Hampton said faculty members founded CEREO 10 years ago as a way to focus on research that blended many academic areas of expertise.

“Sometimes it’s hard to do if you’re just based in a single college,” Hampton said.

CEREO’s current projects include research into the management of natural resources like food, energy and water in the Columbia River Basin, and the social, economic and political dynamics of fire management.

The WRC is one of 54 National Institutes for Water Research, and because of this it receives about $90,000 per year from the U.S. Geological Survey.

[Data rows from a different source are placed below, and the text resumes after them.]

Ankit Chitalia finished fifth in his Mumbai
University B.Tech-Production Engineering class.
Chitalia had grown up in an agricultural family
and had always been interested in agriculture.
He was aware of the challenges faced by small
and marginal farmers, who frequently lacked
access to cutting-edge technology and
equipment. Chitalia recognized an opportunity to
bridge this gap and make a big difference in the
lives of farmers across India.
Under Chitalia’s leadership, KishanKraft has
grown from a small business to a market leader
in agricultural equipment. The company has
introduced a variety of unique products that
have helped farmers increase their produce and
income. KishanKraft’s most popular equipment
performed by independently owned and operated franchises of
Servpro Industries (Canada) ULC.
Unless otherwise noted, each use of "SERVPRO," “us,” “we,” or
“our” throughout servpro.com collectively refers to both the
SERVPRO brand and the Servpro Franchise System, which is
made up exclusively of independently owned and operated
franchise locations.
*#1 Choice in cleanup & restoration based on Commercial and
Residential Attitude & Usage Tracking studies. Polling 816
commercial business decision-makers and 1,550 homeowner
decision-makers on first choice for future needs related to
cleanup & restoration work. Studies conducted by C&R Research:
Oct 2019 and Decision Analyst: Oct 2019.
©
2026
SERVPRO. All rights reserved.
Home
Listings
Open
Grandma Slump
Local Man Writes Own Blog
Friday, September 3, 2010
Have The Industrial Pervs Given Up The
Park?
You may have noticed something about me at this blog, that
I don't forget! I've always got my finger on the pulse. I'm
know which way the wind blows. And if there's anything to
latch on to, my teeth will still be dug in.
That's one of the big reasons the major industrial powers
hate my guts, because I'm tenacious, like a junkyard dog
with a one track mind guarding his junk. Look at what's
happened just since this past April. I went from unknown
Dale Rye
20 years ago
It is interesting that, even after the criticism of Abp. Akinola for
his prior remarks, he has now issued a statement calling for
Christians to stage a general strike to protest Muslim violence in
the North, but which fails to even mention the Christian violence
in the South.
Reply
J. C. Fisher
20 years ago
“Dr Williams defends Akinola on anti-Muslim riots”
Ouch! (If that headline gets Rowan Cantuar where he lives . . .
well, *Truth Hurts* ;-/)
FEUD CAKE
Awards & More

Both Hampton and Yoder said they will continue to pursue extramural funding. Hampton said they regularly seek large grants from organizations like the National Science Foundation and the U.S. Department of Energy, which help to boost the center’s activity. She added that the WSU Foundation keeps an eye out for donors interested in environmental programs.

“Like anybody else,” Hampton said, “we’ll go through a period of lean times and just try to keep doing good work.”

In a memo to CAHNRS faculty and staff earlier this month, Dean Ron Mittelhammer outlined steps the college would take to reduce spending. One step was to provide less financial support to “a number of centers, program and initiatives intended to advance general programmatic excellence at WSU.”

Mittelhammer listed CEREO, the WRC and the Kamiak High Performance Computing facility as three examples. Aurora Clark, director of the Center for Institutional Research Computing, said via email that they anticipated this loss of funding for Kamiak and were not relying on it.

The College of Arts and Sciences memo from Dean Daryll Dewald also mentions reduced funding to WSU centers and programs, but does not name any.

The directors of communication for both CAHNRS and the College of Arts and Sciences declined to specify which other centers and programs the colleges would withdraw funding from.